I wrote one post two days back about how not only gene legacy but habit legacy help/jeopardize future generations.
Helpful legacy is fine but what about controlling unwanted legacy? Like life-degenerating addictions? Sometimes your ancestors passed through natural calamities with altered habits which you really don’t need now. Your parents were under great stress to fight against the poverty but now you want to get rid of that stress impact on your body.
So what is the solution if we receive unwanted legacy from ancestors?
If legacy stress is so intense that you get physical anomaly, physical anomaly is difficult to cure but we can certainly cure mental anomalies.
There is a way prescribed by our culture and forefathers : We do श्राध्ध & पितृ तर्पण. तर्पण is psychologically so potent ritual that you will hardly notice transformation it will do by subduing unwanted mental legacy. It is our fate if we prefer to live under the control of delusional rational mind with complete negation of mind’s requirements like Tarpana. 🙂 (Y) Ignore this post as superstitious rant 🙂
You can learn Pitru Tarpana from Shri Narasimha Rao‘s compilation here:http://vedicastrologer.org/tarpana/index.htm
As I said, only way to help future is to prepare future for them by living ideal life now! 🙂 If you have chosen to be married couple, be ready to sacrifice all your anti-life fun and addiction while you plan for kids.
All would-be parents can take care by:
1) No stress at work. No family quarrels.
2) Healthy food and sound sleep
3) Always remain cheerful and positive about life
4) Pranayam, Asana, Concentration, Meditation
If you claim being scientific, you must accept process where legacy you transfer to your kids. And once you realize it, you must act. knowing and not acting is a greatest state of laziness. 🙂
We seek better world in future but we don’t participate when our turn comes🙂 . Child planning is a great duty towards society! Perform and participate! It is not mere fun-sex!!
Research
Read this paper:
Penn: Stressed Dads Affect Offspring Brain Development Through Sperm MicroRNA
“More and more, scientists have realized that DNA is not the only way that a parent can pass on traits to their offspring. Events experienced by a parent over a lifetime can also have an impact.”
“It’s remarkable to me that seemingly mild stress to a male mouse would trigger this massive change in microRNA response and that that would get wired into the course of his offspring’s development,” Bale said.

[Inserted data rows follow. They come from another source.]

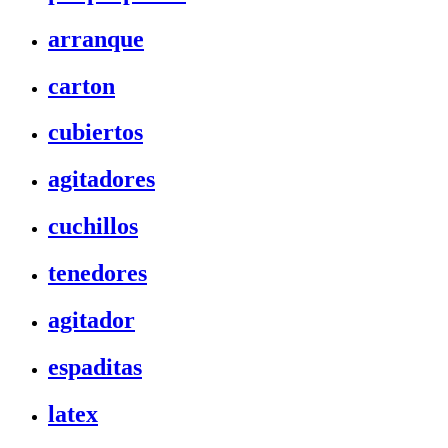
arranque
carton
cubiertos
agitadores
cuchillos
tenedores
agitador
espaditas
latex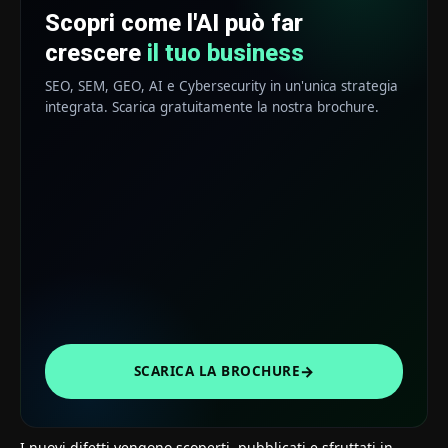
Scopri come l'AI può far
crescere
il tuo business
SEO, SEM, GEO, AI e Cybersecurity in un'unica strategia
integrata. Scarica gratuitamente la nostra brochure.
→
SCARICA LA BROCHURE
I nuovi difetti vengono scoperti, pubblicati e sfruttati in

When subjected to a mild stress, in this case, being restrained briefly, the offspring that arose from the zygotes that received the multi-miR injections had lower cortisone levels compared to offspring in the control groups. The mice in the multi-miR injection group also had significant changes in the expression of hundreds of genes in the paraventricular nucleus, a brain region involved in directing stress regulation, suggesting wide-spread changes in early neurodevelopment.
Finally, the researchers aimed to determine how the miRs were carrying out this effect after fertilization. Because miRs are known to target and degrade mRNA, the team looked at the stored maternal mRNA, a genetic bundle that is contained in the egg when it is fused with the sperm and exists for only a brief window of time to direct early zygotic development.
“People used to think that because that stored maternal mRNA gets translated during that initial two-cell and four-cell development, the mom gets a lot of say in those early stages and the dad gets no say,” Bale said. “But we thought maybe these sperm miRs could be attacking that maternal mRNA and directing which mRNAs get translated.”
The researchers again injected miRs into zygotes and performed control injections, but this time they incubated the zygotes for eight hours and then amplified the RNA in each single cell to look for gene expression levels. They found that, indeed, the multi-miR injection appeared to be attacking the maternal mRNA, resulting in a reduction in those mRNA levels compared to control injections. Specifically affected were genes involved in chromatin remodeling.
Bale suspects that when a male experiences stress it may trigger the release of miRs contained in exosomes from the epithelial cells that line the epididymis, the storage and maturation site for sperm between the testes and the vas deferens. These miRs may be incorporated into the maturing sperm and influence development at fertilization.